Campylobacter is a communicable disease that can cause bloody diarrhea, abdominal pain, fever, cramping, nausea and vomiting. In healthy people it usually resolves itself within a few days. It can be serious - although rarely fatal - in people with other significant health problems.

All of the people diagnosed with the disease are being treated with antibiotics.

This is the second outbreak of campylobacter jejuni at the facility this year.

"Even the health officials said it is pretty unusual to have another outbreak in such a short period of time,'' Scamahorn said. "I've been working in prisons for 25 years and never have I seen it before.''

In March, 65 inmates at the facility became ill. Of those, 27 tested positive for campylobacter jejuni and 16 others were considered "probable'' cases.

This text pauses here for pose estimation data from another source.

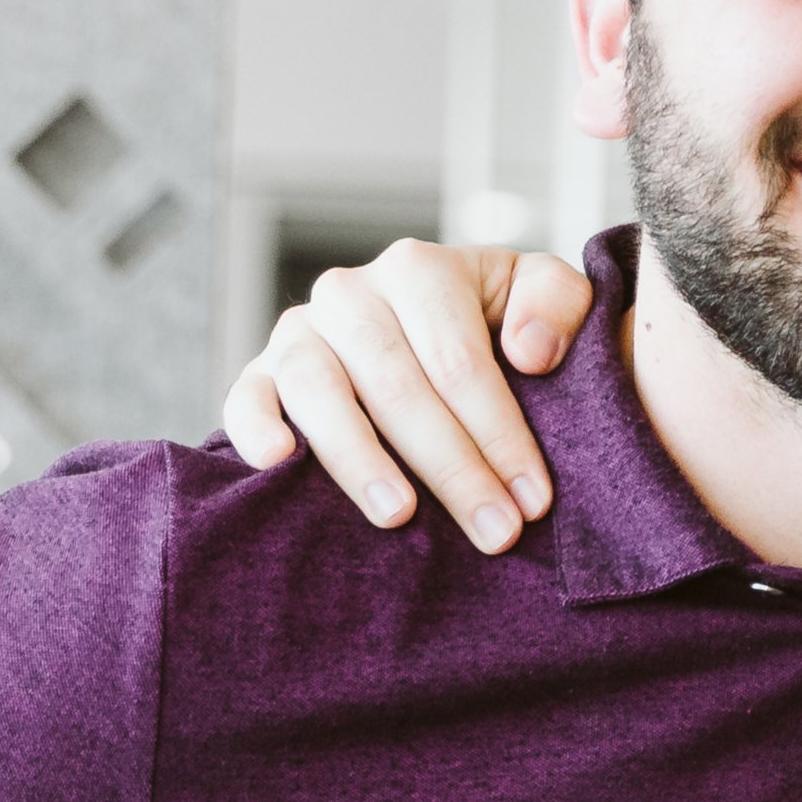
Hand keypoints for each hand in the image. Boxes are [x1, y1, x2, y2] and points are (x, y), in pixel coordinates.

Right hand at [219, 241, 593, 549]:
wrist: (424, 324)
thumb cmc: (491, 321)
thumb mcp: (537, 292)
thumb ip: (556, 302)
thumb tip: (530, 352)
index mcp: (418, 270)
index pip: (460, 362)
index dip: (500, 434)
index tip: (533, 499)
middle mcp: (350, 294)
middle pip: (399, 388)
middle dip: (453, 468)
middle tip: (494, 532)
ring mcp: (297, 333)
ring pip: (322, 394)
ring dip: (361, 460)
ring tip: (400, 516)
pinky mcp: (259, 373)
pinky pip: (245, 399)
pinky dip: (255, 429)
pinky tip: (279, 465)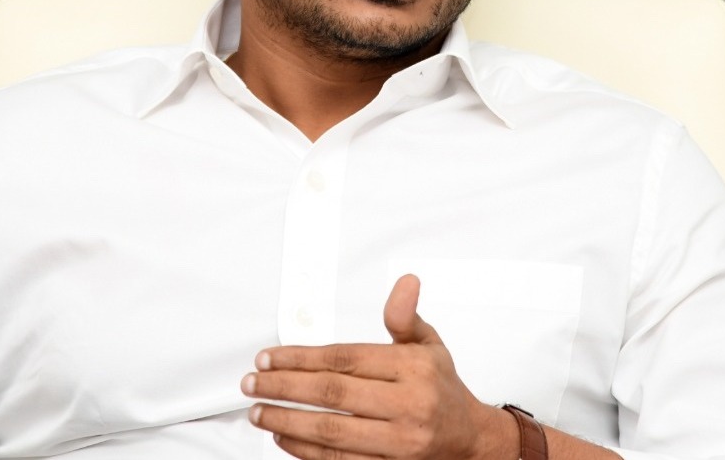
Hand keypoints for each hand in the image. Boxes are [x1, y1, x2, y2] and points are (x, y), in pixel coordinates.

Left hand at [241, 274, 514, 459]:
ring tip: (259, 411)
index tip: (269, 356)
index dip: (301, 357)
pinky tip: (283, 438)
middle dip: (284, 387)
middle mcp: (408, 405)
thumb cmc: (442, 390)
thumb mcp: (429, 345)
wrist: (471, 441)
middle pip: (332, 394)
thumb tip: (404, 282)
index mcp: (413, 369)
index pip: (345, 359)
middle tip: (253, 382)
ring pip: (331, 432)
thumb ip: (405, 317)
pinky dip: (306, 452)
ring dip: (287, 421)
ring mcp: (399, 442)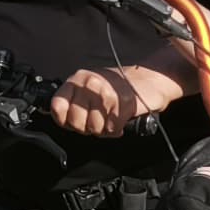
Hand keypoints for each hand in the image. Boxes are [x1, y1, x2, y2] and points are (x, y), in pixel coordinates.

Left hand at [50, 62, 183, 138]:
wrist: (151, 79)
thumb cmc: (122, 85)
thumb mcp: (92, 86)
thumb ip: (75, 99)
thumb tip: (60, 116)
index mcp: (78, 79)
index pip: (57, 107)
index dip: (65, 120)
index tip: (76, 122)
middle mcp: (89, 84)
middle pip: (76, 122)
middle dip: (87, 128)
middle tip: (99, 121)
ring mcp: (105, 94)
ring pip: (93, 129)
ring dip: (103, 130)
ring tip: (111, 120)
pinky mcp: (121, 105)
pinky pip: (110, 130)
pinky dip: (116, 130)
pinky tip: (121, 121)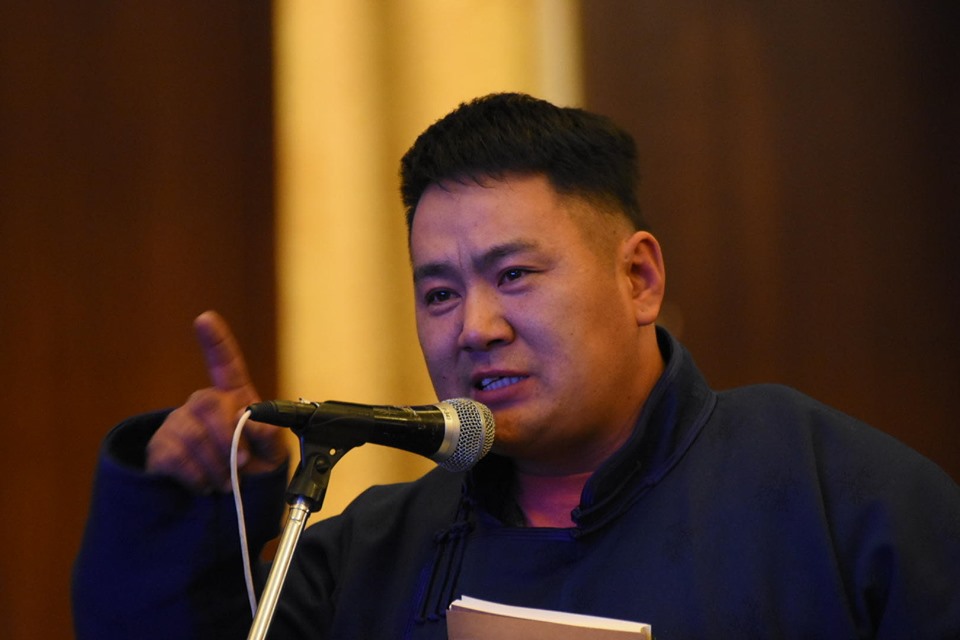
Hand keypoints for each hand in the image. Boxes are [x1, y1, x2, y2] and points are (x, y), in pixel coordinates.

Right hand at [146, 311, 287, 492]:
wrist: (226, 505)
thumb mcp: (274, 454)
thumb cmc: (253, 471)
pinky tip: (202, 484)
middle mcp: (202, 405)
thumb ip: (270, 434)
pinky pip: (175, 457)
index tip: (205, 319)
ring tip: (224, 482)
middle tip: (241, 467)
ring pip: (193, 436)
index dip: (216, 341)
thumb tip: (251, 419)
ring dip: (216, 467)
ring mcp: (178, 424)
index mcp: (234, 399)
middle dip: (229, 439)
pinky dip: (196, 477)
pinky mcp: (159, 448)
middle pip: (209, 404)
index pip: (225, 364)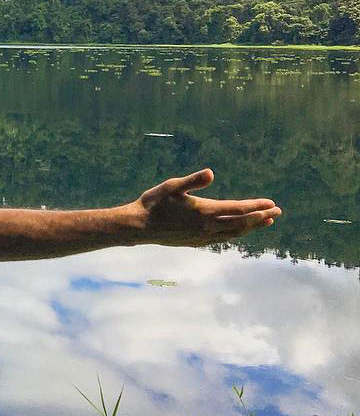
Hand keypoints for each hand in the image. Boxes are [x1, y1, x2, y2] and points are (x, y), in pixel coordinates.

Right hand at [132, 169, 281, 246]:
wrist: (138, 227)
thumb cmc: (153, 203)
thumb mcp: (171, 186)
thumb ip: (193, 180)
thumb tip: (211, 173)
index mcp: (205, 211)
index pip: (238, 209)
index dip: (256, 206)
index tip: (272, 203)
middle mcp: (207, 226)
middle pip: (241, 223)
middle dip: (261, 217)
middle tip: (278, 212)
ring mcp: (202, 237)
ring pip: (234, 233)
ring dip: (251, 227)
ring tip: (265, 222)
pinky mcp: (196, 242)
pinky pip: (222, 239)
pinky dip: (235, 234)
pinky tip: (237, 232)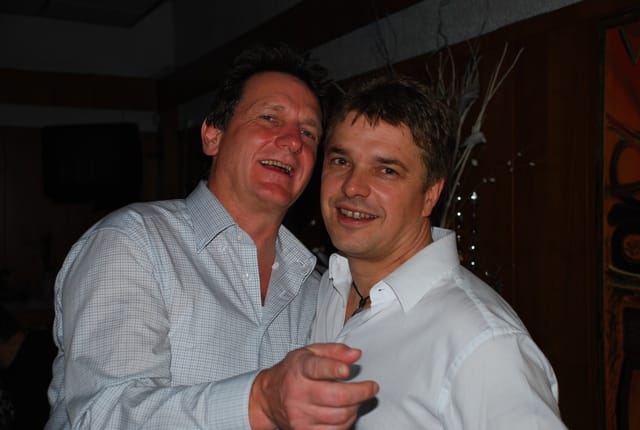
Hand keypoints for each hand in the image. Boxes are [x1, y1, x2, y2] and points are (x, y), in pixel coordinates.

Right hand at [249, 343, 377, 429]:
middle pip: (336, 397)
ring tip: (358, 399)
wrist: (268, 398)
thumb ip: (334, 351)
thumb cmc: (293, 372)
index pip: (318, 368)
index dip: (334, 369)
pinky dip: (347, 422)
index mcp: (300, 368)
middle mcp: (298, 392)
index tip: (348, 370)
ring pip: (339, 416)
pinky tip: (347, 412)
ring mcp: (300, 415)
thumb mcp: (309, 352)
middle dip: (361, 392)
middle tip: (372, 387)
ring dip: (356, 408)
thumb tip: (355, 355)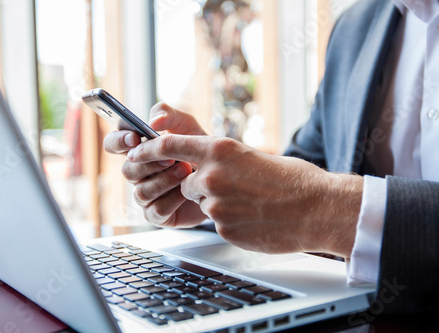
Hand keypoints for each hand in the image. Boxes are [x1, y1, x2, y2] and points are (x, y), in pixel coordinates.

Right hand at [103, 103, 207, 226]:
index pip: (113, 144)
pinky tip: (188, 191)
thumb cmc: (199, 149)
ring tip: (186, 170)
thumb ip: (169, 115)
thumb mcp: (187, 125)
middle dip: (149, 164)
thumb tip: (153, 122)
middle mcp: (138, 174)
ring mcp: (146, 196)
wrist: (222, 176)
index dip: (118, 141)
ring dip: (164, 181)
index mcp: (138, 150)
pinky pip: (157, 210)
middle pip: (127, 170)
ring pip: (142, 192)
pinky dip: (173, 199)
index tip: (134, 138)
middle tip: (171, 157)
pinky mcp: (158, 215)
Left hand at [126, 135, 363, 256]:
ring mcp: (215, 204)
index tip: (136, 154)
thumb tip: (205, 165)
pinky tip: (253, 218)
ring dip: (219, 205)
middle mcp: (212, 175)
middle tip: (234, 189)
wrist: (317, 209)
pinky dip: (230, 221)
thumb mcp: (252, 157)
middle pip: (187, 183)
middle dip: (201, 187)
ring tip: (250, 204)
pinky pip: (216, 223)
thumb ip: (223, 161)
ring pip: (202, 205)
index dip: (149, 150)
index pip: (170, 145)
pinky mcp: (222, 228)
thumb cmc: (293, 180)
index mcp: (220, 149)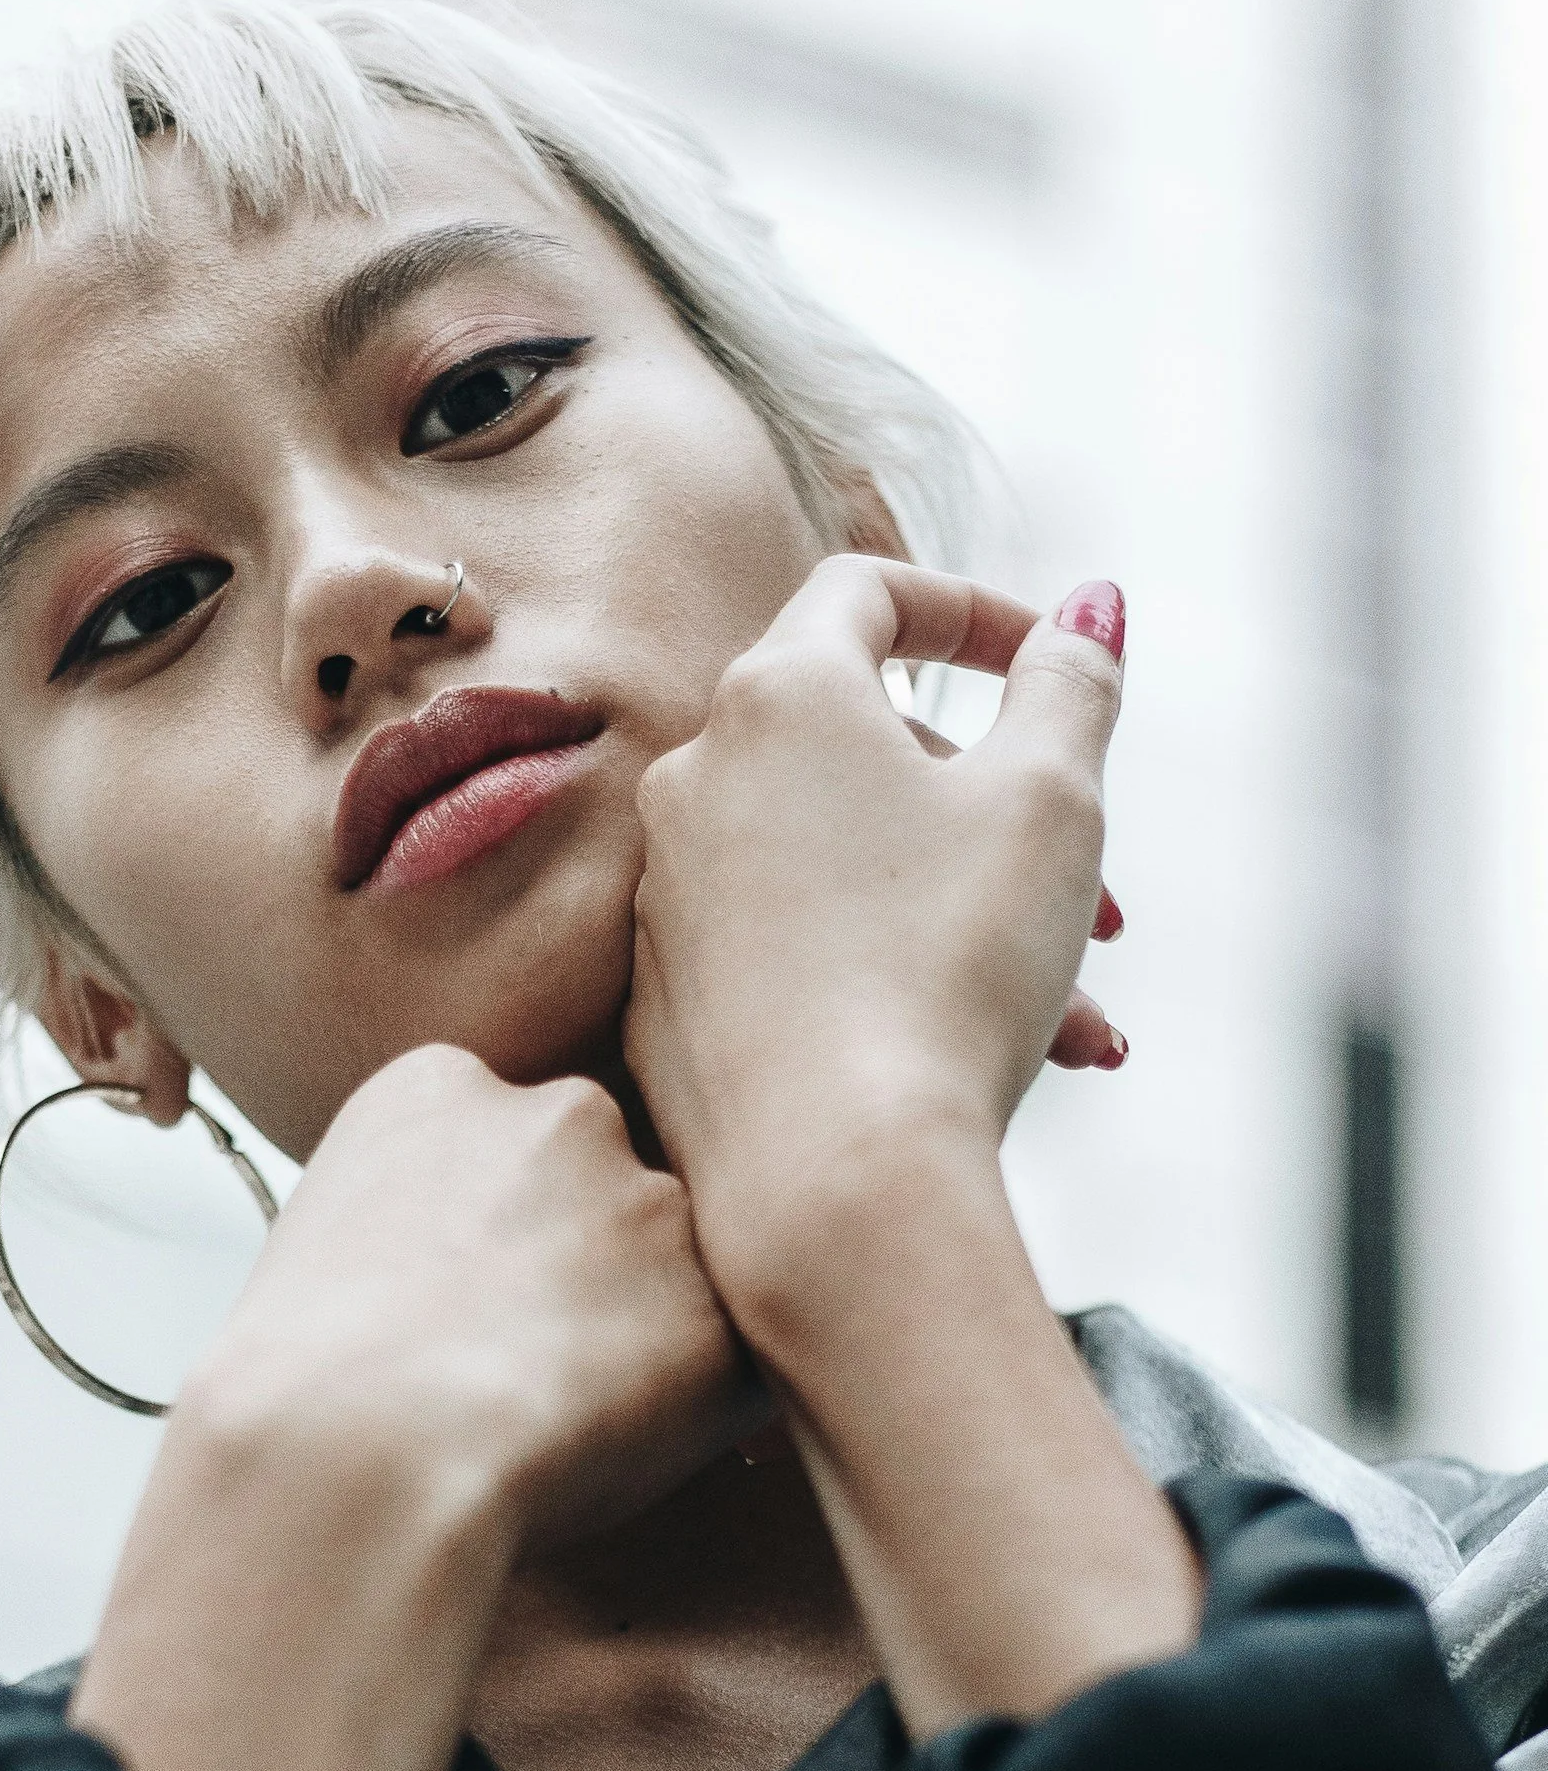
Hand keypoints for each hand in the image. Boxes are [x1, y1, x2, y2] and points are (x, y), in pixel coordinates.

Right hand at [74, 1043, 746, 1770]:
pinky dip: (705, 1412)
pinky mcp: (721, 1302)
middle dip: (594, 1267)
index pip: (514, 1139)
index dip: (504, 1235)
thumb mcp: (322, 1245)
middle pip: (612, 1184)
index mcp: (444, 1084)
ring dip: (652, 1335)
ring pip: (686, 1268)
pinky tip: (619, 1454)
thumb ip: (416, 1216)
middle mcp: (564, 1113)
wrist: (348, 1455)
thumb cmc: (302, 1388)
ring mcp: (651, 1201)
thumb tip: (462, 1274)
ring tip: (566, 1422)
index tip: (472, 1305)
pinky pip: (741, 1362)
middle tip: (530, 1367)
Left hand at [624, 557, 1124, 1320]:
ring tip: (1086, 1023)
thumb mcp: (1051, 803)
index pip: (867, 592)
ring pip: (852, 871)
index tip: (1052, 663)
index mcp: (775, 696)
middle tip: (1106, 907)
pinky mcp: (665, 996)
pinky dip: (897, 977)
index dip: (973, 609)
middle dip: (1002, 815)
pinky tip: (1003, 1059)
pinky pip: (801, 951)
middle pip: (869, 752)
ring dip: (973, 920)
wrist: (832, 1178)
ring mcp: (668, 893)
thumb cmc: (948, 967)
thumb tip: (1090, 607)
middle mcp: (695, 779)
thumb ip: (1073, 685)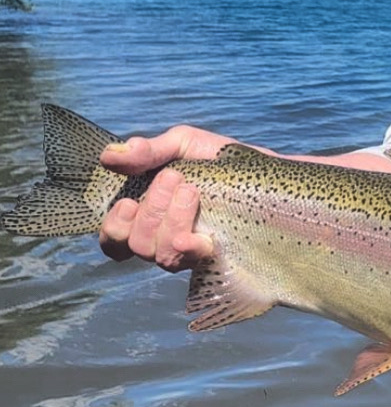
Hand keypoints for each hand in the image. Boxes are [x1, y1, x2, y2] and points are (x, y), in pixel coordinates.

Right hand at [98, 126, 234, 270]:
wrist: (265, 168)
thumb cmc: (217, 158)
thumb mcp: (181, 144)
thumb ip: (147, 151)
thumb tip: (109, 155)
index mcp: (149, 216)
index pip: (114, 240)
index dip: (114, 229)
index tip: (128, 202)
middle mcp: (165, 239)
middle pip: (137, 245)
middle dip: (151, 209)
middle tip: (174, 177)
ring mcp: (190, 251)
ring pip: (161, 256)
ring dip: (171, 221)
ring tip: (191, 191)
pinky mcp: (216, 256)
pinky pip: (193, 263)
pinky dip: (188, 249)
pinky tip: (198, 235)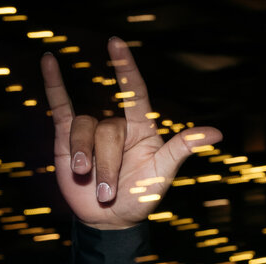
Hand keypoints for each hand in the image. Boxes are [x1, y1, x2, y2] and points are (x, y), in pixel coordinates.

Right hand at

The Washington state Department of Health recently completed its report on the outbreak. It identified the most likely point of contamination as a stainless steel food preparation table.

On March 9, bags of raw chicken were opened on the table. Officials believe celery and onions may have later been chopped on the table for tuna sandwiches that were served March 13.

All of the people who became ill after that outbreak recovered.

The penitentiary instituted changes to food preparation practices after that incident, including stressing hand washing among inmates, requiring food handlers to wear gloves during preparation and serving, and thoroughly sanitizing food preparation surfaces.

Since there has been a second outbreak, it appears that not all of those measures are being followed correctly, Scamahorn said.

"(Health officials) are looking at all the same types of issues they looked at the first time,'' she said.